Updated by Tom Clegg over 2 years ago
As discussed in chat, TODO: crunch-run should not set up a tunnel if it won't actually be used by controller (i.e., if crunch-run won't be saving the tunnel endpoint in the container record because $GatewayAddress is set).
Updated by Tom Clegg over 2 years ago
- don't set up tunnel if it won't be used
- add required glue to slurm and lsf dispatchers (pass GatewayAuthSecret env var)

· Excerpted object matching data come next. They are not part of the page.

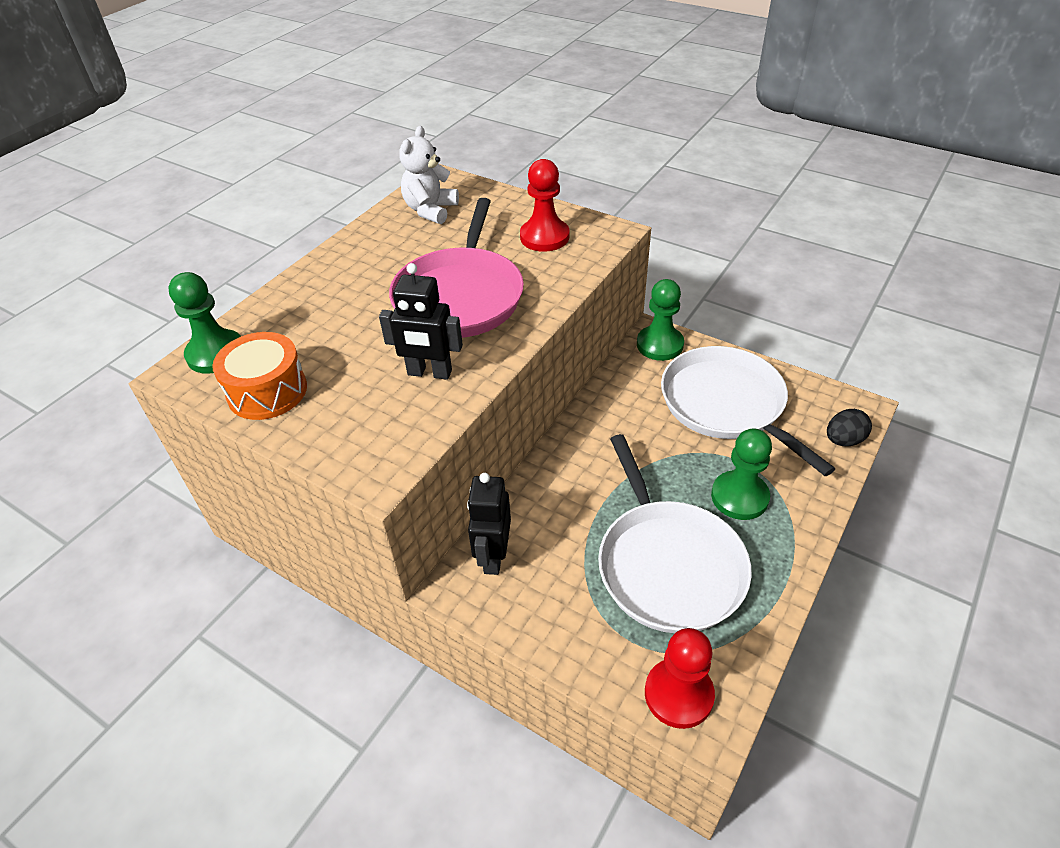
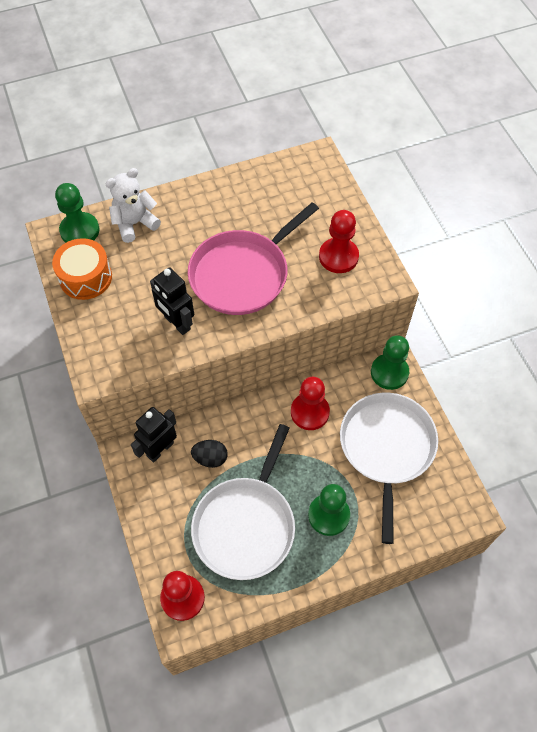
camera: 35 degrees right, 15 degrees up
white teddy bear [399,126,459,224] -> white teddy bear moved to [105,168,161,243]
black egg [827,409,872,446] -> black egg moved to [191,440,228,468]
none -> red pawn [291,377,330,430]

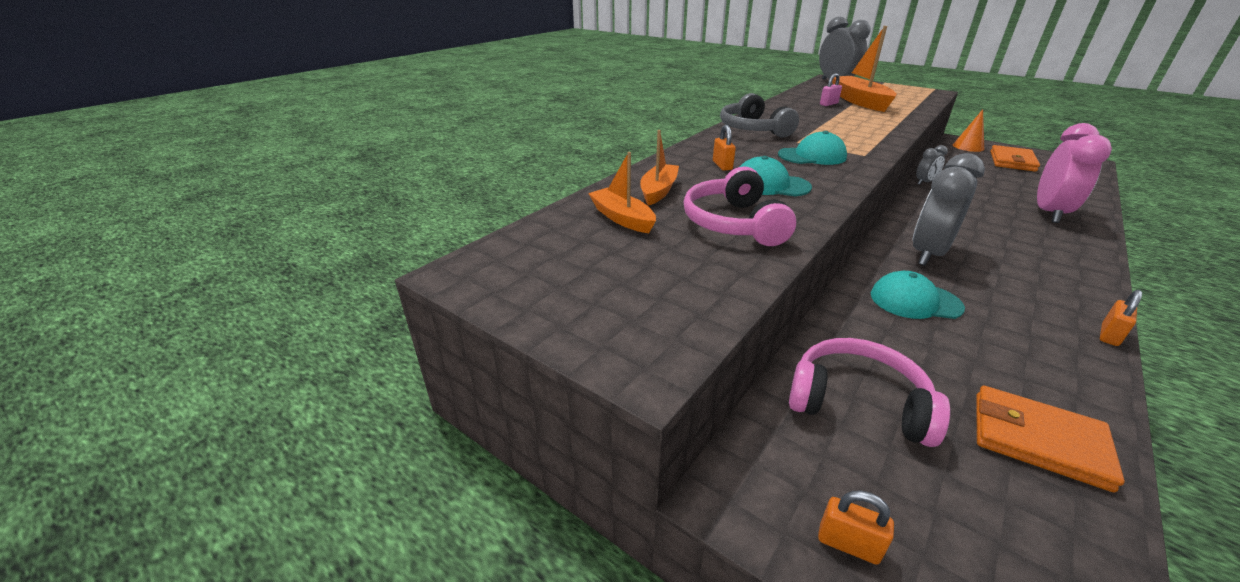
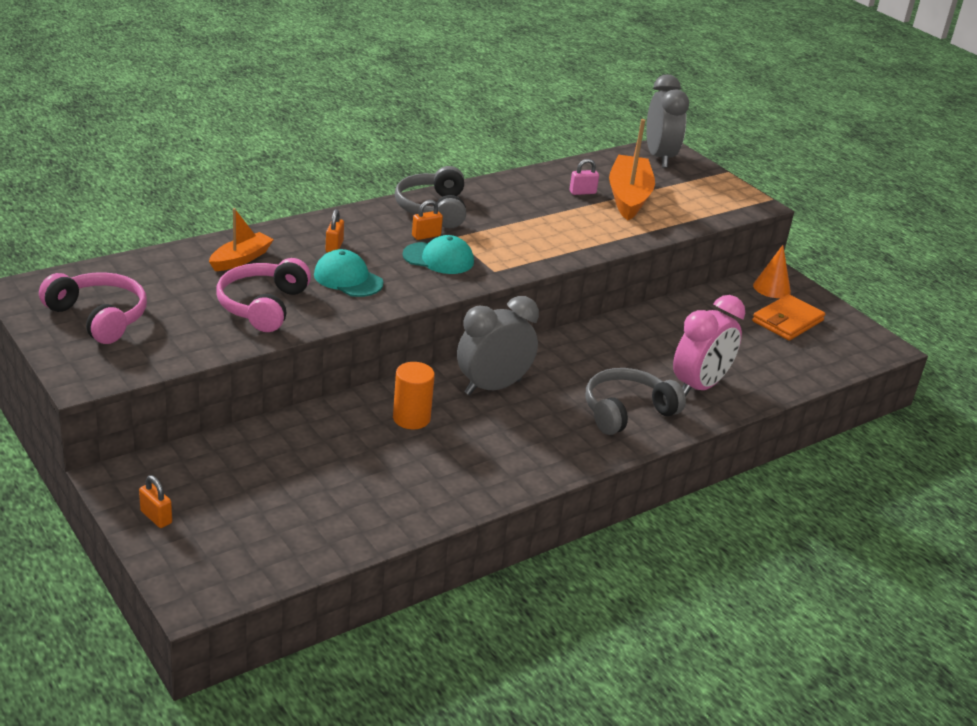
camera: 15 degrees right, 0 degrees up
orange boat [588,152,656,233] -> none
pink headphones [789,338,950,447] -> pink headphones moved to [39,272,147,344]
turquoise cap [871,271,965,319] -> orange cylinder [393,362,435,429]
grey clock [916,145,948,185] -> none
orange wallet [976,386,1125,492] -> none
orange padlock [1100,290,1142,346] -> orange padlock moved to [412,200,443,240]
none -> grey headphones [585,368,686,435]

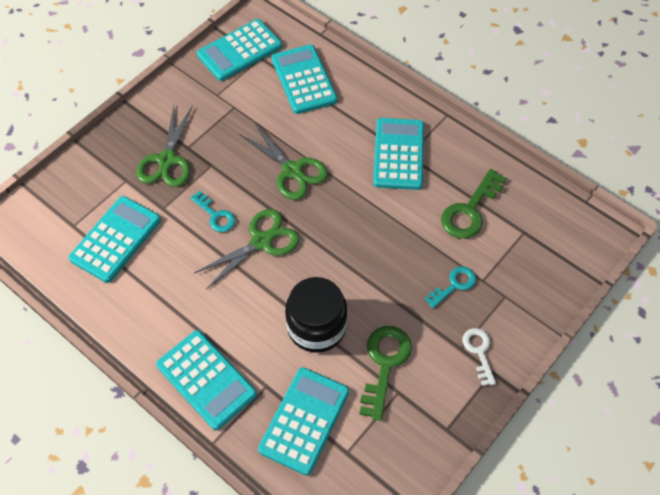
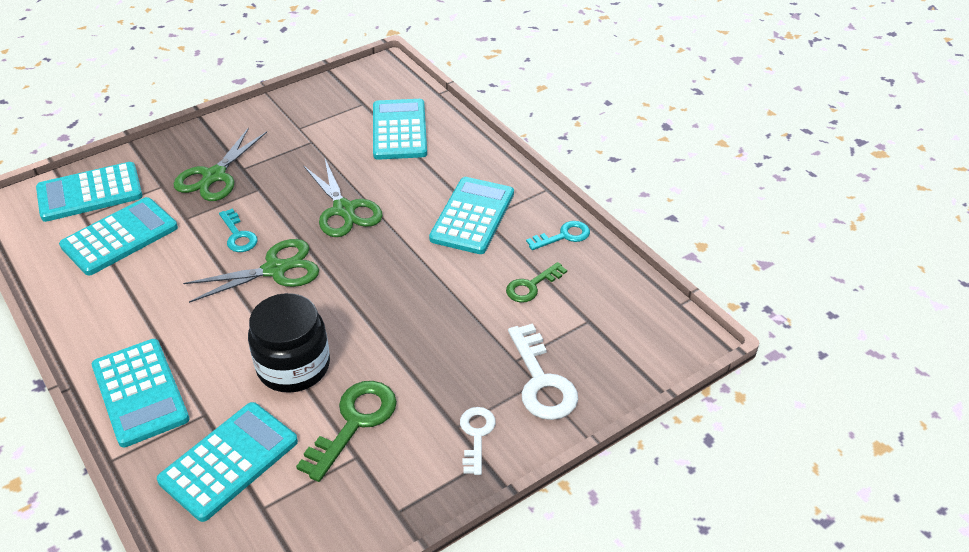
camera: 15 degrees right, 15 degrees down
turquoise calculator [197,19,282,81] -> turquoise calculator moved to [36,162,143,222]
turquoise key [425,266,476,308] -> turquoise key moved to [526,221,590,250]
green key [441,169,506,239] -> green key [506,262,567,303], size x0.62
none -> white key [508,324,578,420]

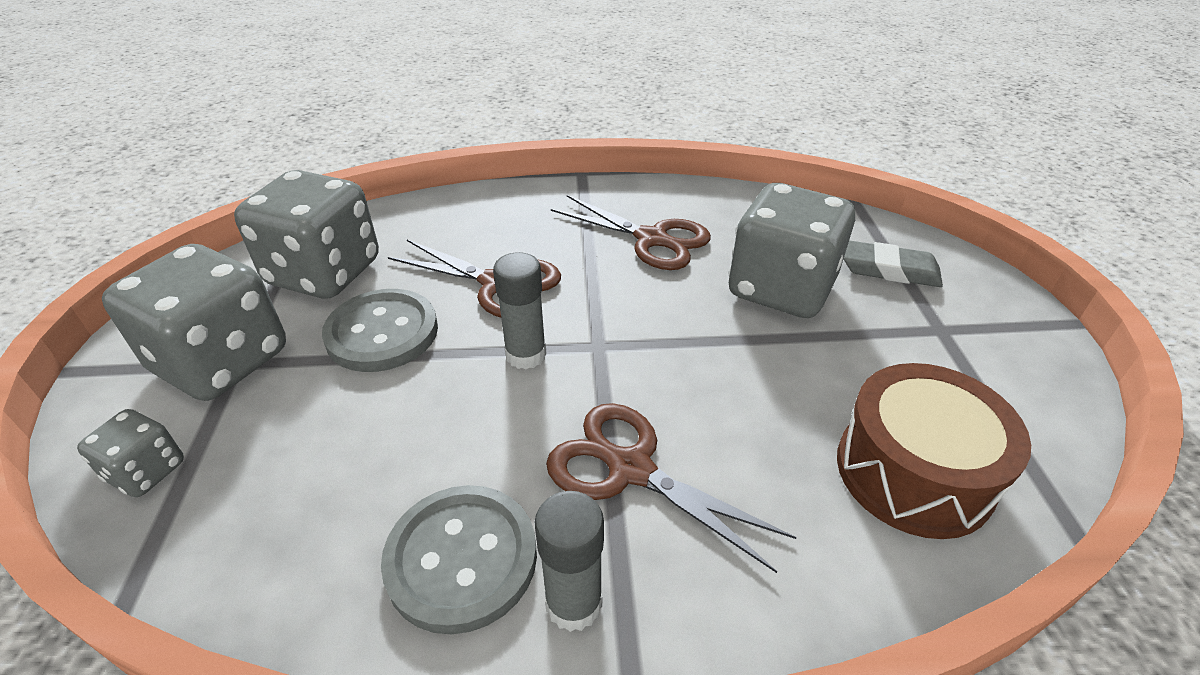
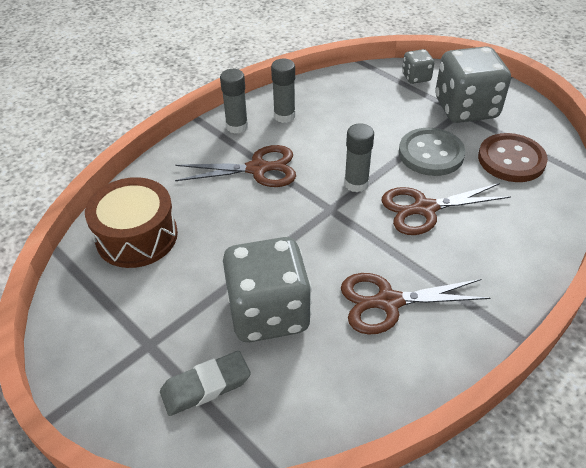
camera: 140 degrees right, 5 degrees up
grey dice [234,170,379,298] -> brown button [478,133,548,182]
grey button [381,485,537,635] -> grey glue stick [271,59,295,123]

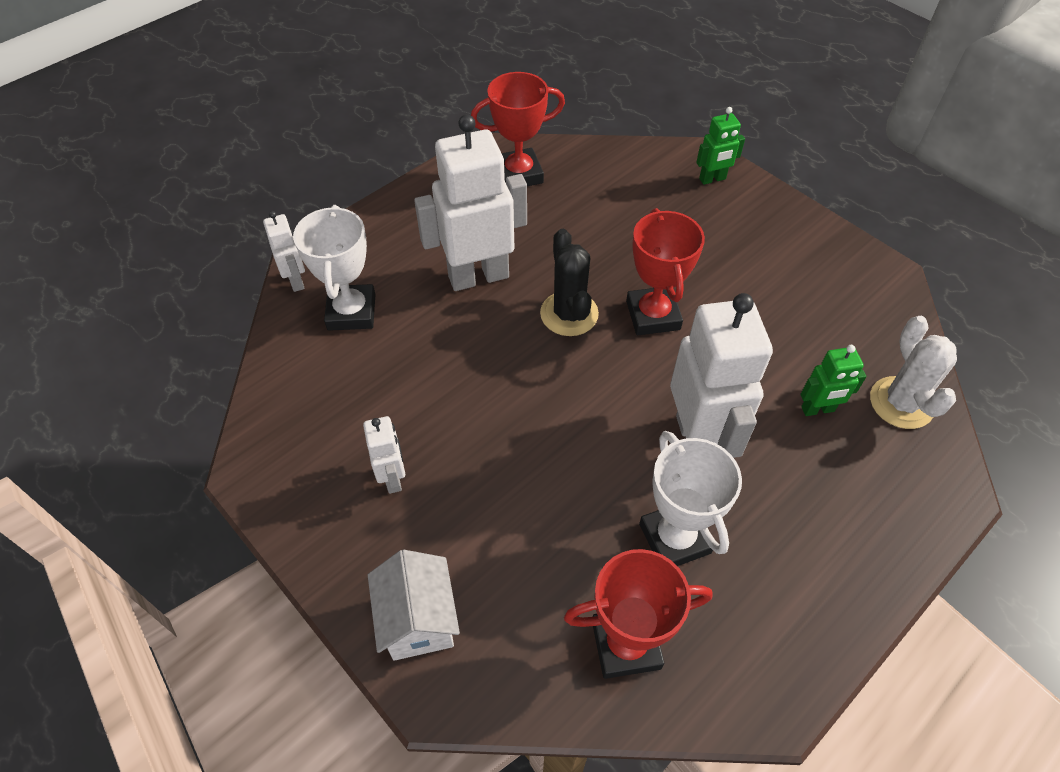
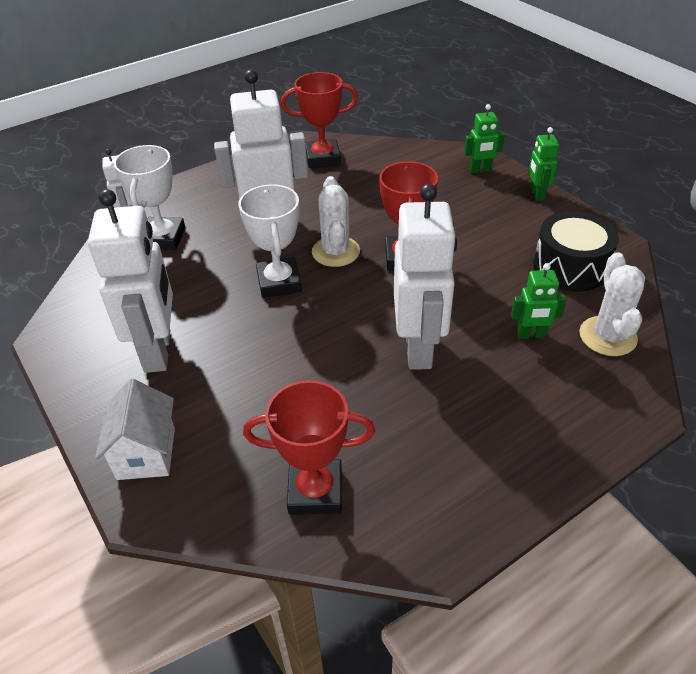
camera: 10 degrees right, 10 degrees down
white robot [363,416,405,494] -> white robot [88,189,173,373], size x2.06
black cactus [540,229,599,336] -> white cactus [312,176,360,267]
white trophy [639,431,742,566] -> white trophy moved to [239,184,302,298]
none -> green robot [529,127,559,201]
none -> black drum [533,211,619,292]

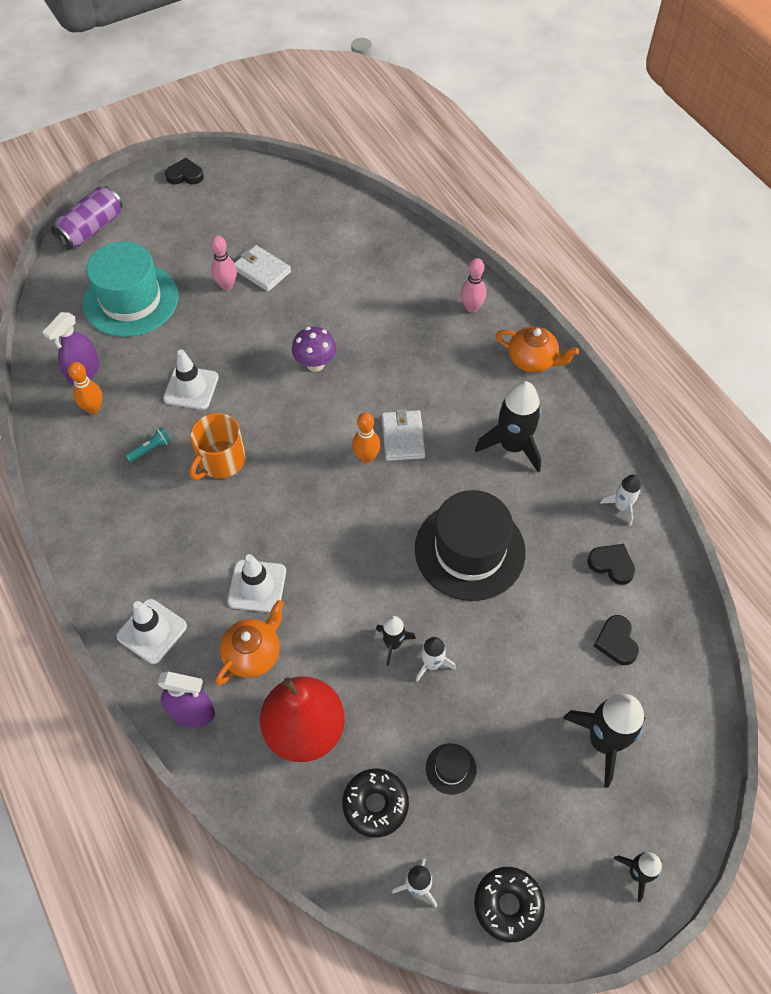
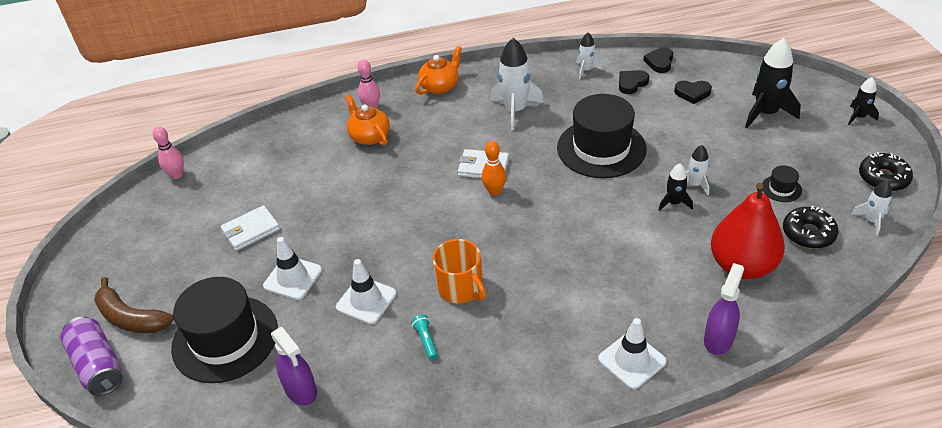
camera: 70 degrees left, 15 degrees down
orange bowling pin [68,362,103,414] -> none
turquoise hat [83,241,179,337] -> black hat [171,277,278,383]
black heart [165,158,204,185] -> black heart moved to [643,48,673,73]
pink bowling pin [211,235,237,290] -> pink bowling pin moved to [153,127,184,179]
orange teapot [215,600,284,685] -> orange teapot moved to [345,94,390,146]
white traffic cone [228,554,286,612] -> white traffic cone moved to [263,237,322,300]
purple mushroom [292,327,336,372] -> none
black rocket [475,381,541,472] -> white rocket [490,38,544,131]
none -> brown banana [94,277,174,333]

Updated by Peter Amstutz over 2 years ago
- Target version changed from 2022-07-06 to 2022-07-20
Updated by Tom Clegg over 2 years ago
- add
arvados-server dispatch-slurm
subcommand (missed in #18947) - add
crunch-run -version
- improve some log/debug messages
- fix plumbing so "shell {uuid} echo ok" exits after running, instead of hanging
- tested on 9tee4 using slurm+singularity (works, although it's a bit disconcerting that you land in
root@compute0:~#
because singularity doesn't set up an imaginary hostname inside the container like docker does) - tested on 9tee4 using lsf+singularity (doesn't work on 9tee4 because firewall rules prohibit outgoing connections from non-root users to 127.0.0.1, and unlike Slurm, LSF on 9tee4 is configured to run crunch-run as the "crunch" user; but the error message shows that the LSF part per se is working)
todo: add an API handler to "GET .../ssh" so an old arvados-client returns a helpful "upgrade your client" error instead of a mysterious "405 method not allowed".
Updated by Tom Clegg over 2 years ago
19166-gateway-tunnel @ 2261d1fd9e1b69d0a60f1f7fe9029317aeb4cf52 -- developer-run-tests: #3219
Example result using old arvados-client:
$ arvados-client shell 9tee4-xvhdp-49i6665mzesonf3 connecting to container 9tee4-dz642-zluu70frgwkb5ke error setting up tunnel: server did not provide a tunnel: API endpoint is obsolete -- please upgrade your arvados-client program (HTTP 410)
Updated by Tom Clegg over 2 years ago
- Target version changed from 2022-07-20 to 2022-08-03 Sprint
Updated by Peter Amstutz over 2 years ago
Let's go ahead and merge this, otherwise it's going to sit forever. LGTM.
Updated by Tom Clegg over 2 years ago
(re-testing after merging main)
19166-gateway-tunnel @ 2e03d03bc55b5a612c2bf04d878a72f2ee420d99 -- developer-run-tests: #3246
Updated by Tom Clegg over 2 years ago
- Status changed from In Progress to Resolved
Applied in changeset arvados-private:commit:arvados|c9b8b9b9c78a77dd30b828914c8bee9fa8dcbb90.